So considering they fly towards me , with the moon behind them ... I will wait for the next full moon and use that to as my giant , natural backlight


----------



## Mitica100 (Jun 10, 2004)

Luminosity said:
			
		

> I agree ; I think bats are wonderful , mysterious creatures! They've had some bad press to date , what with the connection to shady characters such as Count Dracula and all  ......
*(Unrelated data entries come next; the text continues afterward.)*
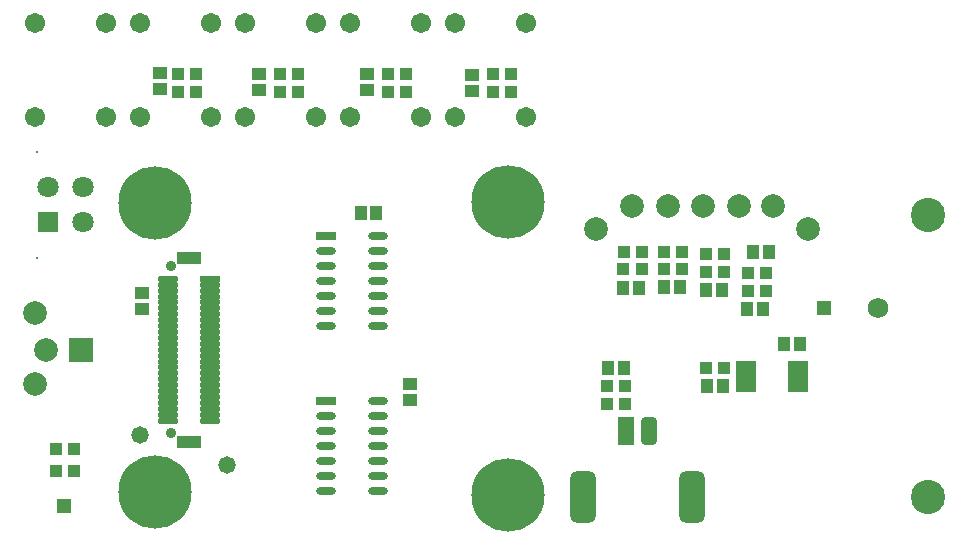
<source format=gts>
G04*
G04 #@! TF.GenerationSoftware,Altium Limited,Altium Designer,19.1.9 (167)*
G04*
G04 Layer_Color=8388736*
%FSLAX25Y25*%
%MOIN*%
G70*
G01*
G75*
%ADD32C,0.24422*%
%ADD33R,0.07887X0.03950*%
%ADD34O,0.07099X0.01981*%
%ADD35R,0.07099X0.01981*%
%ADD36R,0.04737X0.04737*%
%ADD37R,0.04143X0.04537*%
%ADD38R,0.04147X0.04147*%
%ADD39R,0.04147X0.04147*%
%ADD40R,0.04537X0.04143*%
%ADD41R,0.06509X0.02572*%
G04:AMPARAMS|DCode=42|XSize=86.74mil|YSize=173.35mil|CornerRadius=23.68mil|HoleSize=0mil|Usage=FLASHONLY|Rotation=0.000|XOffset=0mil|YOffset=0mil|HoleType=Round|Shape=RoundedRectangle|*
%AMROUNDEDRECTD42*
21,1,0.08674,0.12598,0,0,0.0*
21,1,0.03937,0.17335,0,0,0.0*
1,1,0.04737,0.01968,-0.06299*
1,1,0.04737,-0.01968,-0.06299*
1,1,0.04737,-0.01968,0.06299*
1,1,0.04737,0.01968,0.06299*
%
%ADD42ROUNDEDRECTD42*%
%ADD43R,0.05524X0.09461*%
G04:AMPARAMS|DCode=44|XSize=55.24mil|YSize=94.61mil|CornerRadius=15.81mil|HoleSize=0mil|Usage=FLASHONLY|Rotation=0.000|XOffset=0mil|YOffset=0mil|HoleType=Round|Shape=RoundedRectangle|*
%AMROUNDEDRECTD44*
21,1,0.05524,0.06299,0,0,0.0*
21,1,0.02362,0.09461,0,0,0.0*
1,1,0.03162,0.01181,-0.03150*
1,1,0.03162,-0.01181,-0.03150*
1,1,0.03162,-0.01181,0.03150*
1,1,0.03162,0.01181,0.03150*
%
%ADD44ROUNDEDRECTD44*%
%ADD45R,0.03950X0.03950*%
%ADD46O,0.06509X0.02572*%
%ADD47C,0.00800*%
%ADD48C,0.07887*%
%ADD49R,0.07887X0.07887*%
%ADD50C,0.07099*%
%ADD51R,0.07099X0.07099*%
%ADD52C,0.06800*%
%ADD53C,0.03556*%
%ADD54C,0.11430*%
%ADD55C,0.06706*%
%ADD56C,0.05800*%
D32*
X163953Y110268D02*
D03*
X46500Y110000D02*
D03*
X164000Y12500D02*
D03*
X46500Y13500D02*
D03*
D33*
X57653Y91764D02*
D03*
Y30347D02*
D03*
D34*
X50567Y84677D02*
D03*
Y82709D02*
D03*
Y80740D02*
D03*
Y78772D02*
D03*
Y76803D02*
D03*
Y74835D02*
D03*
Y72866D02*
D03*
Y70898D02*
D03*
Y68929D02*
D03*
Y66961D02*
D03*
Y64992D02*
D03*
Y63024D02*
D03*
Y61055D02*
D03*
Y59087D02*
D03*
Y57118D02*
D03*
Y55150D02*
D03*
Y53181D02*
D03*
Y51213D02*
D03*
Y49244D02*
D03*
Y47276D02*
D03*
Y45307D02*
D03*
Y43339D02*
D03*
Y41370D02*
D03*
Y39402D02*
D03*
Y37433D02*
D03*
X64740D02*
D03*
Y39402D02*
D03*
Y41370D02*
D03*
Y43339D02*
D03*
Y45307D02*
D03*
Y47276D02*
D03*
Y49244D02*
D03*
Y51213D02*
D03*
Y53181D02*
D03*
Y55150D02*
D03*
Y57118D02*
D03*
Y59087D02*
D03*
Y61055D02*
D03*
Y63024D02*
D03*
Y64992D02*
D03*
Y66961D02*
D03*
Y68929D02*
D03*
Y70898D02*
D03*
Y72866D02*
D03*
Y74835D02*
D03*
Y76803D02*
D03*
Y78772D02*
D03*
Y80740D02*
D03*
Y82709D02*
D03*
D35*
Y84677D02*
D03*
D36*
X269500Y75000D02*
D03*
X16000Y9000D02*
D03*
D37*
X235315Y81000D02*
D03*
X230000D02*
D03*
X243747Y74510D02*
D03*
X249062D02*
D03*
X245693Y93479D02*
D03*
X251008D02*
D03*
X216000Y82000D02*
D03*
X221315D02*
D03*
X207575Y81575D02*
D03*
X202260D02*
D03*
X261315Y63000D02*
D03*
X256000D02*
D03*
X197343Y55000D02*
D03*
X202658D02*
D03*
X230343Y49000D02*
D03*
X235658D02*
D03*
X114842Y106500D02*
D03*
X120158D02*
D03*
D38*
X230000Y87000D02*
D03*
X236102D02*
D03*
X230000Y93000D02*
D03*
X236102D02*
D03*
X250000Y80575D02*
D03*
X243898D02*
D03*
X250000Y86575D02*
D03*
X243898D02*
D03*
X222102Y88000D02*
D03*
X216000D02*
D03*
X222051Y93500D02*
D03*
X215949D02*
D03*
X202449Y88000D02*
D03*
X208551D02*
D03*
X202575Y93575D02*
D03*
X208677D02*
D03*
X203051Y49000D02*
D03*
X196949D02*
D03*
X203051Y43000D02*
D03*
X196949D02*
D03*
X236051Y55000D02*
D03*
X229949D02*
D03*
X19476Y28000D02*
D03*
X13374D02*
D03*
D39*
X165110Y147000D02*
D03*
Y153102D02*
D03*
X159110Y146898D02*
D03*
Y153000D02*
D03*
X130110Y147000D02*
D03*
Y153102D02*
D03*
X124110Y147000D02*
D03*
Y153102D02*
D03*
X94000Y146898D02*
D03*
Y153000D02*
D03*
X88000Y147000D02*
D03*
Y153102D02*
D03*
X60047Y147000D02*
D03*
Y153102D02*
D03*
X54047Y147000D02*
D03*
Y153102D02*
D03*
D40*
X152110Y147343D02*
D03*
Y152657D02*
D03*
X117000Y147685D02*
D03*
Y153000D02*
D03*
X81000Y147685D02*
D03*
Y153000D02*
D03*
X48000Y148000D02*
D03*
Y153315D02*
D03*
X131500Y49657D02*
D03*
Y44342D02*
D03*
X42000Y74685D02*
D03*
Y80000D02*
D03*
D41*
X260661Y48130D02*
D03*
Y50689D02*
D03*
Y53248D02*
D03*
Y55807D02*
D03*
X243339Y48130D02*
D03*
Y50689D02*
D03*
Y53248D02*
D03*
Y55807D02*
D03*
X103339Y44000D02*
D03*
Y99000D02*
D03*
D42*
X225220Y12000D02*
D03*
X189000D02*
D03*
D43*
X203173Y33968D02*
D03*
D44*
X211047D02*
D03*
D45*
X13500Y20547D02*
D03*
X19406D02*
D03*
D46*
X120662Y14000D02*
D03*
Y19000D02*
D03*
Y24000D02*
D03*
Y29000D02*
D03*
Y34000D02*
D03*
Y39000D02*
D03*
Y44000D02*
D03*
X103339Y14000D02*
D03*
Y19000D02*
D03*
Y24000D02*
D03*
Y29000D02*
D03*
Y34000D02*
D03*
Y39000D02*
D03*
X120662Y69000D02*
D03*
Y74000D02*
D03*
Y79000D02*
D03*
Y84000D02*
D03*
Y89000D02*
D03*
Y94000D02*
D03*
Y99000D02*
D03*
X103339Y69000D02*
D03*
Y74000D02*
D03*
Y79000D02*
D03*
Y84000D02*
D03*
Y89000D02*
D03*
Y94000D02*
D03*
D47*
X163953Y110268D02*
D03*
X46500Y110000D02*
D03*
X164000Y12500D02*
D03*
X46500Y13500D02*
D03*
X6988Y127122D02*
D03*
X6988Y91689D02*
D03*
D48*
X6299Y73205D02*
D03*
Y49583D02*
D03*
X10000Y61000D02*
D03*
X264161Y101284D02*
D03*
X193295D02*
D03*
X252350Y109000D02*
D03*
X240933D02*
D03*
X229122D02*
D03*
X217311D02*
D03*
X205500D02*
D03*
D49*
X21811Y61000D02*
D03*
D50*
X22500Y103500D02*
D03*
Y115311D02*
D03*
X10689D02*
D03*
D51*
Y103500D02*
D03*
D52*
X287500Y75000D02*
D03*
D53*
X51748Y88811D02*
D03*
Y33299D02*
D03*
D54*
X304000Y12000D02*
D03*
Y106000D02*
D03*
X45842Y110268D02*
D03*
X163953D02*
D03*
Y11842D02*
D03*
X45842D02*
D03*
D55*
X170000Y138504D02*
D03*
X146378D02*
D03*
Y170000D02*
D03*
X170000D02*
D03*
X135000Y138504D02*
D03*
X111378D02*
D03*
Y170000D02*
D03*
X135000D02*
D03*
X100000Y138504D02*
D03*
X76378D02*
D03*
Y170000D02*
D03*
X100000D02*
D03*
X65000Y138504D02*
D03*
X41378D02*
D03*
Y170000D02*
D03*
X65000D02*
D03*
X30000Y138504D02*
D03*
X6378D02*
D03*
Y170000D02*
D03*
X30000D02*
D03*
D56*
X70500Y22500D02*
D03*
X41500Y32500D02*
D03*
M02*

</source>
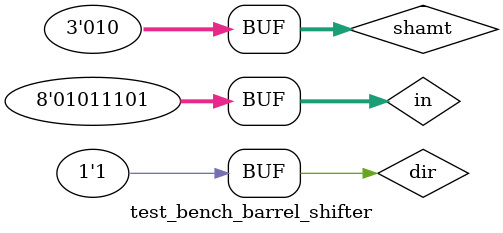
<source format=v>
`timescale 1ns / 1ps


module test_bench_barrel_shifter;

	// Inputs
	reg [7:0] in;
	reg [2:0] shamt;
	reg dir;

	// Outputs
	wire [7:0] out;

	// Instantiate the Unit Under Test (UUT)
	barrel_shifter uut (
		.in(in), 
		.shamt(shamt), 
		.dir(dir), 
		.out(out)
	);

	initial begin
		// Initialize Inputs
		in = 8'b01011101;
		shamt = 2;
		dir = 1;

		// Wait 100 ns for global reset to finish
		#100;
        
		// Add stimulus here

	end
      
endmodule


</source>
Ahh... Count Dracula, all but a myth and a frightening story. While his name was _Vlad the Impaler _and nickname was _Dracul_(which could mean either _Devil_ or _Dragon_, Devil because he was cruel and unforgiving towards his enemies and Dragon because he belonged to the Order of Dragons, an old European title), he is regarded as one of the liberators since he fought off the Ottoman Empire. His methods of punishing the enemies were cruel, impaled them alive on high wooden stakes and it is said the Turks were frightened so much by such sight,  they retreated, never wanting to fight someone as cruel as him.  Transylvania has a dark (and pretty) name but has little to do with Vlad, he was briefly jailed there, escaping within months. And there was no such thing as blood drinking or blood sucking, all a fantasy by Bram Stoker.  However, it's a good fantasy, pretty scary if you ask me.

And just for the kicks, my mom was born in Transylvania, I have been to Dracula's castle and his royal court many times.  Pretty country and one day, when I retire, I'm going to go back and do a photo essay.  I'll make sure to include some Romanian bats though...


----------



## steve817 (Jun 11, 2004)

Luminosity said:
			
		

> Mitica100 said:
> 
> 
> 
> ...


----------



## GerryDavid (Jun 11, 2004)

If your focusing on the moon, you could zoom in on it and somehow hook up a motion sensor so when theres motion infront of the moon itll trigger the shutter?  :0)

I dont have a clue how to hook up stuff like that.


----------